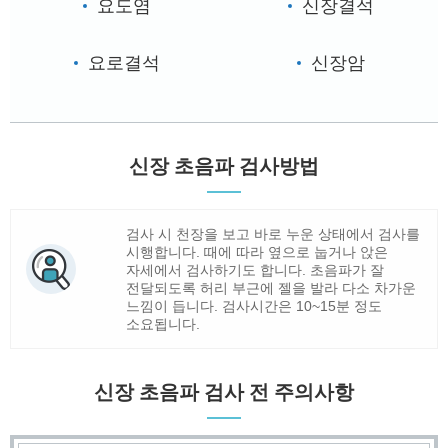
요도염
신장결석
요로결석
신장암
신장 초음파 검사방법
검사 시 천장을 보고 바로 누운 상태에서 검사를
시행합니다. 때에 따라 옆으로 눕거나 앉은
자세에서 검사하기도 합니다. 초음파가 잘
전달되도록 허리 부근에 젤을 발라 다소 차가운
느낌이 듭니다. 검사시간은 10~15분 정도
소요됩니다.
신장 초음파 검사 전 주의사항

========================================

__Job item__
Please retype the records above exactly, excluding every picture.

__Exercise solution__
요도염
신장결석
요로결석
신장암
신장 초음파 검사방법
검사 시 천장을 보고 바로 누운 상태에서 검사를
시행합니다. 때에 따라 옆으로 눕거나 앉은
자세에서 검사하기도 합니다. 초음파가 잘
전달되도록 허리 부근에 젤을 발라 다소 차가운
느낌이 듭니다. 검사시간은 10~15분 정도
소요됩니다.
신장 초음파 검사 전 주의사항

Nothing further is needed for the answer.